Overview of Fuzzy Matching
The concept of Fuzzy Matching when working with data is the idea that you may want to consider two records a "match" even if they do not match perfectly. Mis-spellings in user-entered data are a common example. For example, two records containing the name "George Washington" and "George Washnigton" likely represent a match, but an approach that only looks for exact matches would miss it, and Regular Expressions, while quite powerful, would not easily identify all possible ways these records could be mis-matched.
Fuzzy matching computes a score from 0 to 100 that represents how similar two values are. A score of 0 means "not similar at all" and a score of 100 represents a perfect match. There are a variety of ways to compute such a score using concepts related to distance metrics ("how far away is one string from another string"). A very common such method is referred to as Levenshtein Distance (see https://en.wikipedia.org/wiki/Levenshtein_distance for more technical information). LityxIQ uses an approach based on this method for computing fuzzy matching scores.
There are two functions in LityxIQ that support fuzzy matching computations: fuzzy, and fuzzy_tokens. They are described in detail below:
The fuzzy function
The fuzzy function is used to directly compare two strings to create a fuzzy match score.
Usage: fuzzy(str1, str2, partial, case_insensitive) gives a score 0 to 100 representing how close str1 and str2 are.
- The first two parameters str1 and str2 are the two strings to be compared. Note that one or both can be variables in a dataset or fixed comparison strings.
- The third parameter "partial" is optional, and is 0 by default, meaning that it will compare the full strings, not partial strings. Setting it to 1 does a partial-string comparison. In this case, the score that comes back is based on the similarity of a partial match, not necessarily requiring a full match. For example, if comparing to the string "New York Yankees", the string "New York" is a strong partial match, but not as strong a full match.
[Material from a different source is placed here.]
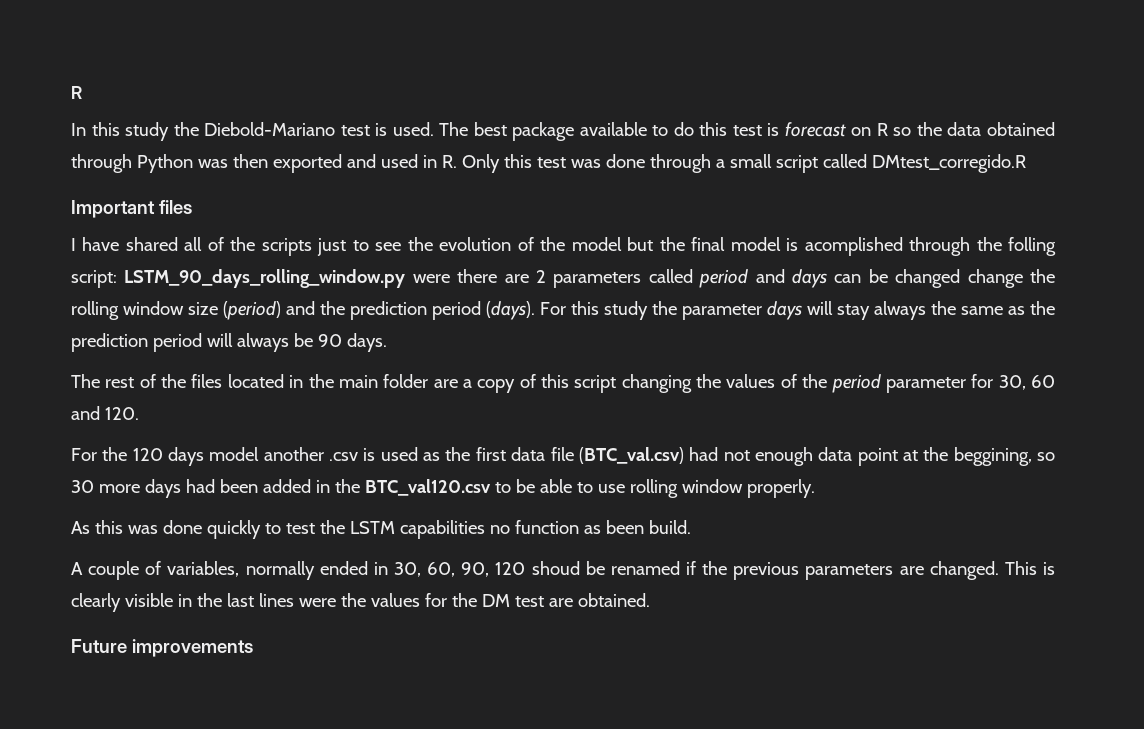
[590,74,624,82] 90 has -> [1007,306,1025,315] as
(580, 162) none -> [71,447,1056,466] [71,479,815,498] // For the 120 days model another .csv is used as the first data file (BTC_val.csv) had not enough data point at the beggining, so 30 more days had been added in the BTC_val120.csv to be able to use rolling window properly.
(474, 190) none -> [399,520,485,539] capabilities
- The fourth parameter is optional, and is 1 by default, meaning that all calculations are made case-insensitive. To be case sensitive (“a” is different from “A”), set it to 0.
The fuzzy_tokens function
The fuzzy_tokens function differs from the fuzzy function in that the strings being compared are first re-organized before making the fuzzy scoring computations. The "re-organization" of the strings is based on the words, or tokens, that make it up. For example, the strings "New York Yankees" and "Yankees New York" clearly represent a good match, but just aligning the characters from beginning to end would not recognize that. fuzzy_tokens will evaluate the matching piece by piece and recognize that this is actually a perfect match (score=100).
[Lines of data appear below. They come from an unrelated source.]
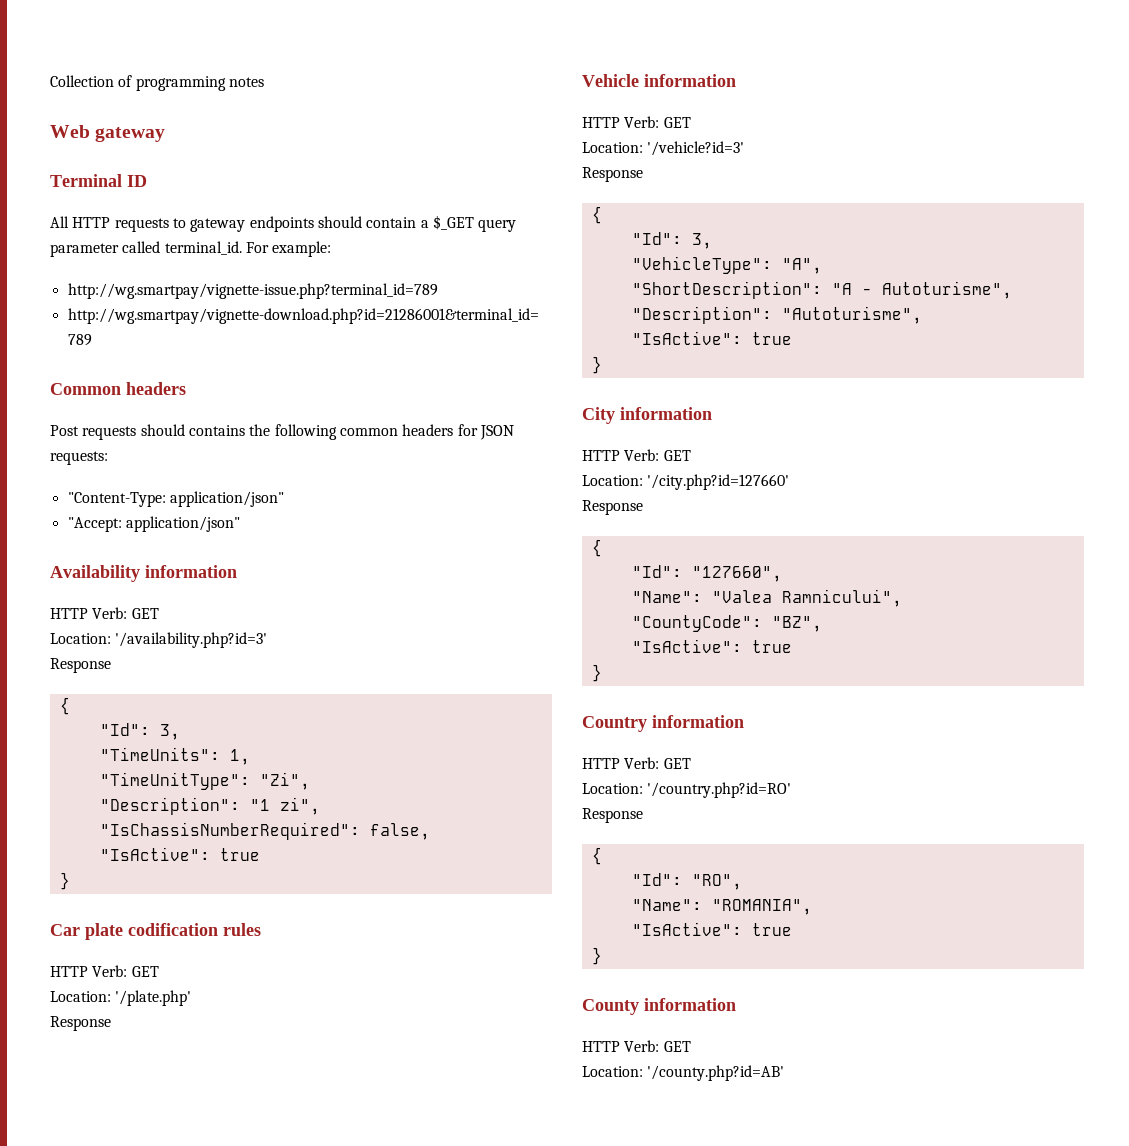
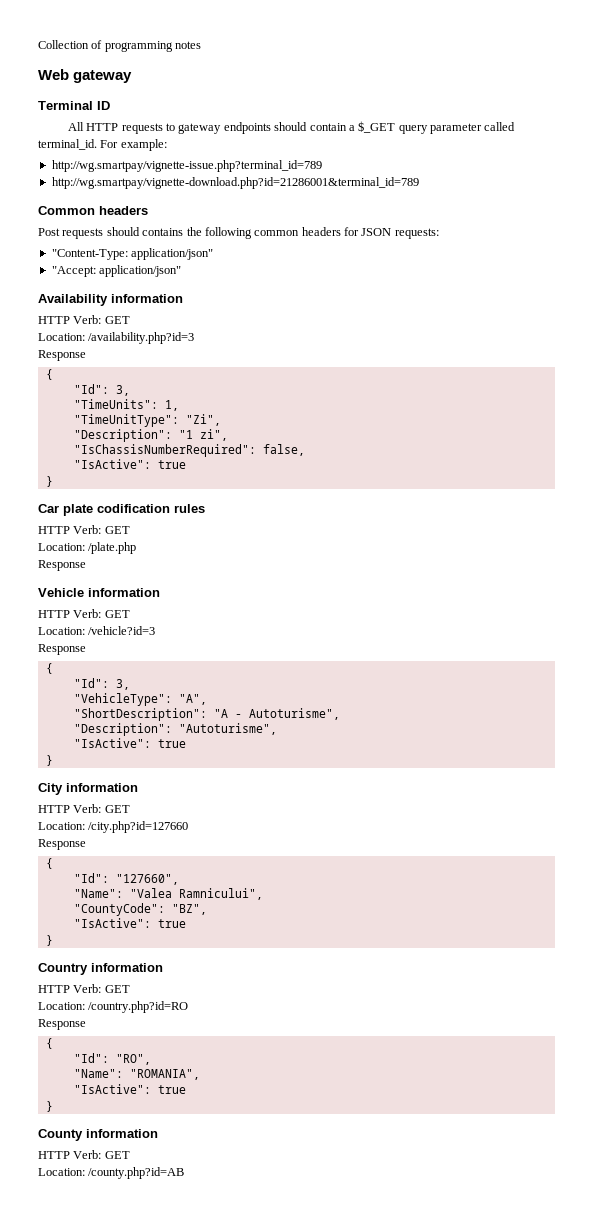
[115,632,268,648] '/availability.php?id=3' -> [88,332,195,344] /availability.php?id=3
[115,990,192,1006] '/plate.php' -> [88,542,137,554] /plate.php
[647,141,745,156] '/vehicle?id=3' -> [88,626,156,635] /vehicle?id=3
[647,474,790,490] '/city.php?id=127660' -> [88,821,189,833] /city.php?id=127660
[647,782,792,798] '/country.php?id=RO' -> [88,1001,189,1013] /country.php?id=RO
[647,1065,785,1081] '/county.php?id=AB' -> [88,1167,185,1179] /county.php?id=AB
Usage: fuzzy_tokens(str1, str2, token_type, partial) gives a score 0 to 100 representing how close str1 and str2 are, but re-orders the input strings based on “tokens” which are essentially words in the string
- This function always does case insensitive matching.
- As with the fuzzy function, the first two parameters str1 and str2 are the two strings to be compared. Note that one or both can be variables in a dataset or fixed comparison strings.
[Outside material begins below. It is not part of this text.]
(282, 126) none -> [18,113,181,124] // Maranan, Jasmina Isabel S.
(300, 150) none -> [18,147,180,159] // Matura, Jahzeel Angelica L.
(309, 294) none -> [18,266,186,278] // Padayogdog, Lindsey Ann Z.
- The third parameter token_type is optional, and can be either 'set' or 'sort'. The default is 'set'. 'set' means that the order of the tokens/words is not important. 'sort' will sort the tokens/words in each string in alphabetical order before doing a comparison.
- The fourth parameter “partial” is optional, and is similar to the description above for the fuzzy function. By default it is 0, but can be set to 1 to have the score computed based on partial matching.
Note that for both functions, if one or both of str1 or str2 is null, the result will come back 0.